Architecture choices directly affect testability, maintainability, and UI complexity in an iOS codebase such as the American Express Global Business Travel mobile app.
Explain MVC and MVVM in the context of iOS development. Your answer should cover:
Keep the discussion focused on practical iOS engineering. The interviewer expects you to compare the two patterns clearly, mention common pitfalls such as “Massive View Controller,” and explain how your choice changes for simple screens versus state-heavy, data-driven screens.
In iOS MVC, the Model holds data and business rules, the View renders UI, and the Controller coordinates user input and updates between the View and Model.
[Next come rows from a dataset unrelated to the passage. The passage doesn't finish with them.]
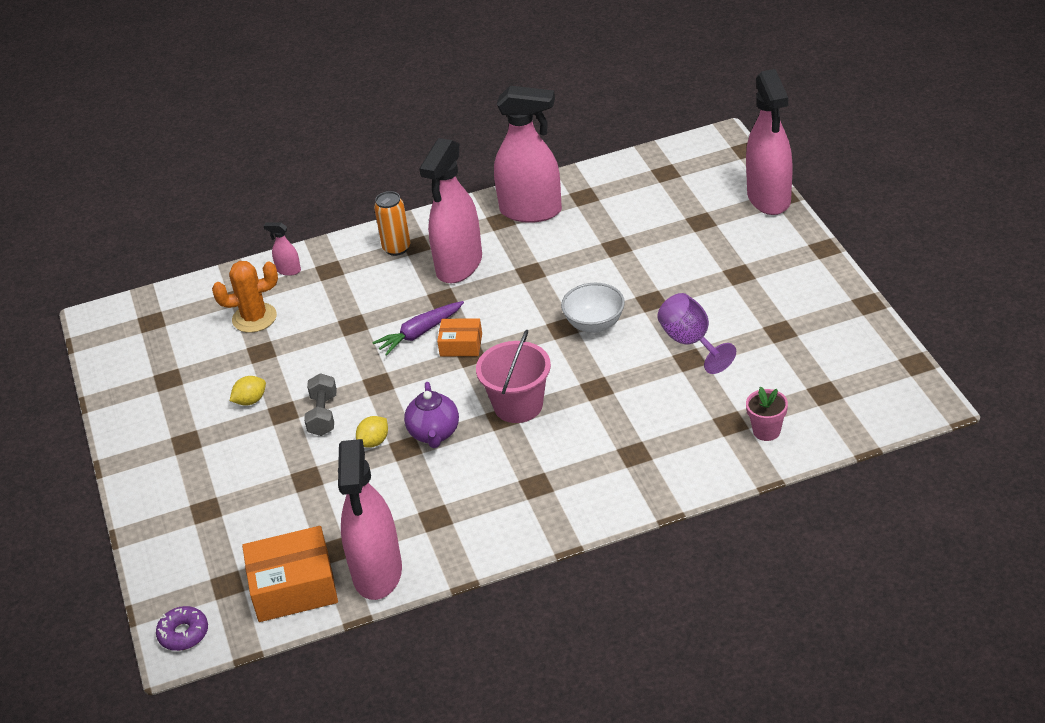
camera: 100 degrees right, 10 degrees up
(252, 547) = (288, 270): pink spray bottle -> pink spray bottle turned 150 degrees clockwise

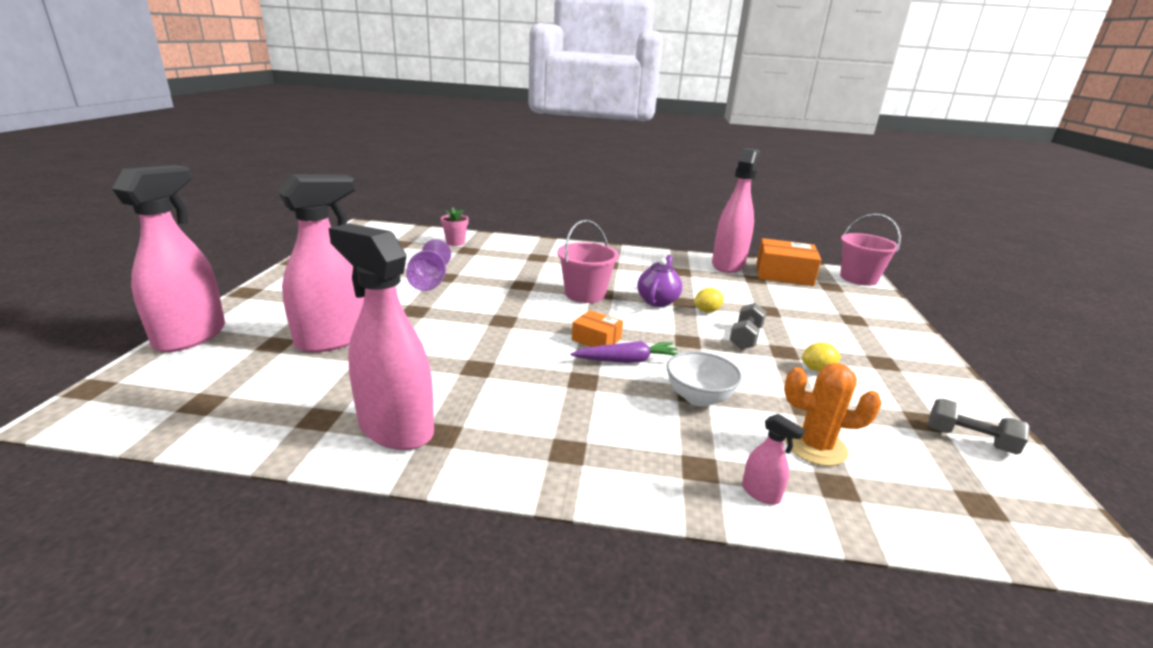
camera: 160 degrees left, 15 degrees down
(137, 374) = (969, 440): none -> grey dumbbell
(183, 634) = (858, 278): purple donut -> pink bucket
(396, 248) = (595, 457): orange can -> none
(459, 265) = (539, 403): pink spray bottle -> pink spray bottle (333, 339)
(594, 324) = (476, 313): white bowl -> white bowl (698, 397)

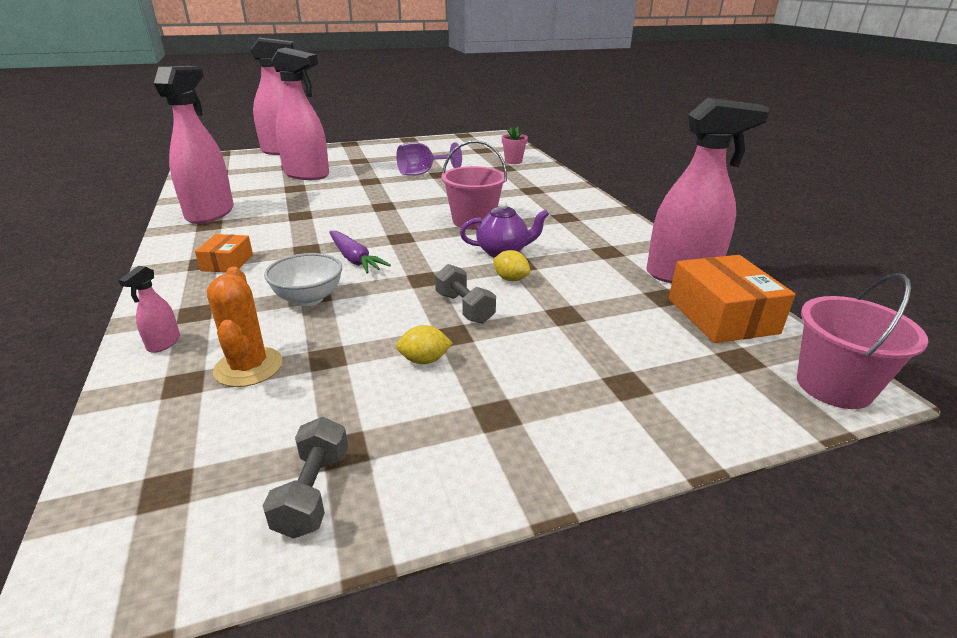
camera: 65 degrees right, 5 degrees up
(596, 339) = (383, 241): orange box -> orange box (227, 262)
(745, 338) = (464, 308): grey dumbbell -> grey dumbbell turned 60 degrees clockwise
(817, 369) = (424, 360): yellow lemon -> yellow lemon turned 60 degrees counterclockwise

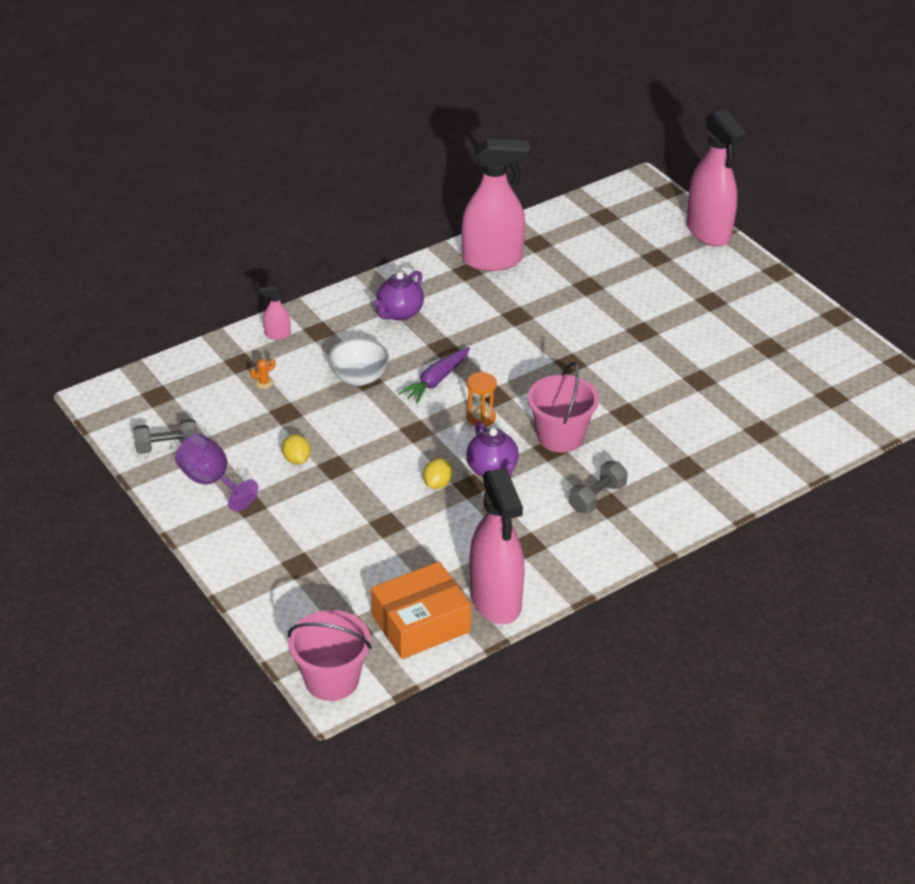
camera: 75 degrees right, 10 degrees up
(227, 262) = (399, 313): orange box -> purple teapot
(248, 367) = (264, 382): orange cactus -> orange cactus, size x0.42
(307, 175) = (634, 279): pink spray bottle -> none
(422, 173) = (694, 364): purple goblet -> purple goblet (211, 481)
(426, 247) = (481, 417): none -> orange hourglass
(464, 308) = (376, 465): grey dumbbell -> grey dumbbell (597, 497)
(513, 161) = (795, 434): pink flower pot -> none

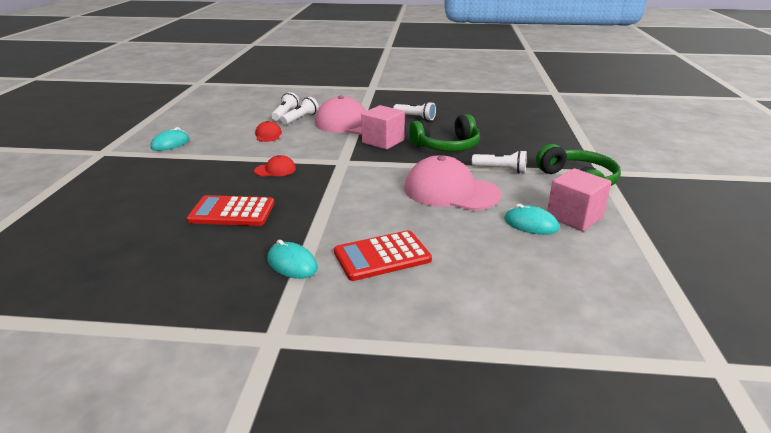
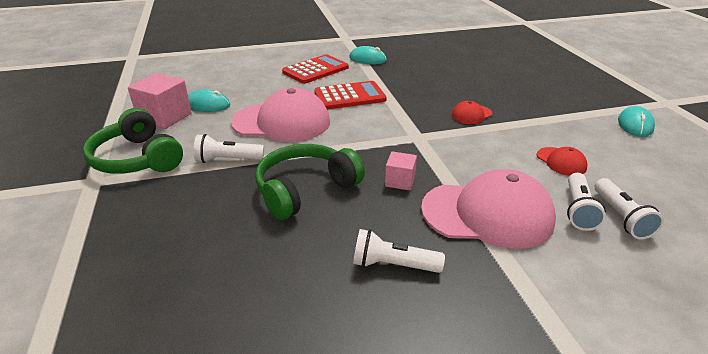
camera: 160 degrees right, 5 degrees up
(232, 212) = (448, 77): red calculator -> red calculator (349, 96)
(383, 141) = (400, 181): pink cube -> pink cube, size x0.57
In UIKit, UIViewController often becomes the Controller, which can lead to too much logic accumulating in one place.
class TripsViewController: UIViewController {
var trips: [Trip] = []
override func viewDidLoad() {
super.viewDidLoad()
// fetch data, transform it, and update views
}
}
In MVVM, the View remains focused on rendering and user interaction, while the ViewModel prepares presentation data and exposes UI-ready state. The Model still represents domain data, but the ViewModel becomes the main mediator between domain logic and the UI.
class TripListViewModel {
var titleText: String { "Upcoming Trips" }
func rowTitle(at index: Int) -> String {
return trips[index].cityName
}
}
MVC commonly uses direct callbacks and imperative updates from the controller to the view. MVVM often uses binding through closures, Combine, RxSwift, or SwiftUI state, which makes state changes more explicit and easier to observe.
viewModel.onTripsUpdated = { [weak self] in
self?.tableView.reloadData()
}
MVC can be harder to test when business and presentation logic live inside UIViewController. MVVM improves unit testing by moving formatting, validation, and UI state transitions into ViewModel classes that can be tested without rendering UI.
func testHeaderTitle() {
let vm = TripListViewModel(trips: sampleTrips)
XCTAssertEqual(vm.titleText, "Upcoming Trips")
}
MVC is often sufficient for small, straightforward screens with limited state and simple interactions. MVVM is usually a better fit when screens have asynchronous loading, multiple UI states, formatting logic, or reusable presentation behavior across views.